American Robins have been observed laying eggs in the nests of other species (Howell 1942), however, these eggs are rarely successfully raised. I suggest that in the case documented here, a female robin found the catbird nest and laid at least one egg prior to when the female catbird initiated laying its clutch. Because this was the first egg laid in the nest and most likely the first nest of the season for this particular female because of the relatively early date, the catbird imprinted on the robin's egg and when the catbird began to lay eggs of its own, they were mistakenly recognized as being foreign and were subsequently removed from the nest. This would explain why there were no catbird eggs found in the nest. Alternatively, the robin could have removed the catbird eggs while laying its eggs because catbirds have been shown to accept bluish eggs similar in color to those of robins (Rothstein 1982). Either way, the female catbird then proceeded to incubate and, following hatching, was apparently able to provision the robin nestlings appropriately as evidenced by the fact they appeared to follow a normal developmental trajectory.
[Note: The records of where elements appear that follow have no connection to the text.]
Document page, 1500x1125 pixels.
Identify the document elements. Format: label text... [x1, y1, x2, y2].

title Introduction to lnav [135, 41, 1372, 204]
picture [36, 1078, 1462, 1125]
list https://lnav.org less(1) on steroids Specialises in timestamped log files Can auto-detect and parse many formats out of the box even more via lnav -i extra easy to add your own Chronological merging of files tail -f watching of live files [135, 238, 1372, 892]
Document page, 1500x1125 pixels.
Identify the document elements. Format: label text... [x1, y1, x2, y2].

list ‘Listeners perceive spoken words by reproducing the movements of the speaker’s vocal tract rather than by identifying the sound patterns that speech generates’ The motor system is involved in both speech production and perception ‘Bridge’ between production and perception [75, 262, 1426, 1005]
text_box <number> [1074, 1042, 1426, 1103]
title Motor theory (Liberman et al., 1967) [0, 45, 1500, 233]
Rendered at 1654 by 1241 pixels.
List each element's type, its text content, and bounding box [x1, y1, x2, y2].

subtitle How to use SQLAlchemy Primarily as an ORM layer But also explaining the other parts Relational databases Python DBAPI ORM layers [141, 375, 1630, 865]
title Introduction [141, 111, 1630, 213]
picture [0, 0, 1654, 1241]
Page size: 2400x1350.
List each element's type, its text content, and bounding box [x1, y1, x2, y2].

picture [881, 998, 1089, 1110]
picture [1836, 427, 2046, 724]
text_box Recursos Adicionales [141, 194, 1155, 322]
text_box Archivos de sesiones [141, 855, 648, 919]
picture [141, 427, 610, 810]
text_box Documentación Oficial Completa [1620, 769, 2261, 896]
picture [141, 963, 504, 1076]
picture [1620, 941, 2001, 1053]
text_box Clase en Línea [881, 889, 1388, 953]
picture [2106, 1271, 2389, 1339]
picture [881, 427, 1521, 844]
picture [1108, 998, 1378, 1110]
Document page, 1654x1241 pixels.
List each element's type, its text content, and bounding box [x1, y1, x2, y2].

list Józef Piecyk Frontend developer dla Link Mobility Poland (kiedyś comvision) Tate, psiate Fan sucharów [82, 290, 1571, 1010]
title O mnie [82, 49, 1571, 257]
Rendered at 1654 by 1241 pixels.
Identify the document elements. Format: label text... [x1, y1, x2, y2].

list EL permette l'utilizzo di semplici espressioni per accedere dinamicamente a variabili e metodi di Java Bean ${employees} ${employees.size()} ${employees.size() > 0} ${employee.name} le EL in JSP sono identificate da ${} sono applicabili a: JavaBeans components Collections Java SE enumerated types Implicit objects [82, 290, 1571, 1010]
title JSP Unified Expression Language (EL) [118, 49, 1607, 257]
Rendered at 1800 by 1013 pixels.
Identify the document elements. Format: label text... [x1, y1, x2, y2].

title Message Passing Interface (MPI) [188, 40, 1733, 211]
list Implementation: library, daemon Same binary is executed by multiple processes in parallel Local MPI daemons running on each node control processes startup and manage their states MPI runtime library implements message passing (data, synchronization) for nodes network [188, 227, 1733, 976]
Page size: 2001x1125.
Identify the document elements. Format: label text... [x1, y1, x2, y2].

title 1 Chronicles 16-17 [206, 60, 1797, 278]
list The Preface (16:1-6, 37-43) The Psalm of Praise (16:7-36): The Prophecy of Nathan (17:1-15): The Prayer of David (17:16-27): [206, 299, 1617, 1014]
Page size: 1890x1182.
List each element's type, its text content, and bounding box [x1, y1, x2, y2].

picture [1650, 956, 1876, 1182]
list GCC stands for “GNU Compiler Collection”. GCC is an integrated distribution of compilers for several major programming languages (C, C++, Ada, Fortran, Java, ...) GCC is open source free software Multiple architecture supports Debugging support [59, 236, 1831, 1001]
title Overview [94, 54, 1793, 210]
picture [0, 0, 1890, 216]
This is possible because the diets of nestling American Robins (Howell 1942) and Gray Catbirds (Gross 1948) appear to overlap as they both include substantial amounts of soft-bodied invertebrates. Given that the nest hatched sometime between 11 and 15 June, the nestling robins on 22 June were 8–11 d old. Taking into account the mass of the nestlings recorded on 15 June and using ranges of nestling mass given by Howell (1942), the nestling robins were 2–4 d old indicating on 22 June they were 9–11 d old, which is old enough for young robins to fledge (Howell 1942), indicating that the female catbird was able to successfully raise the young robins. To my knowledge, outside of Brown-headed Cowbirds (Smith et al. 2011) this is the first example of a catbird successfully raising young resulting from brood parasitism.
I would like to thank J. Richardson and 2 anonymous reviewers for helpful comments on an earlier version of this manuscript. Support for this research was provided by Research and Development awards and the Student Research Endowment of Pennsylvania State University – Schuylkill campus.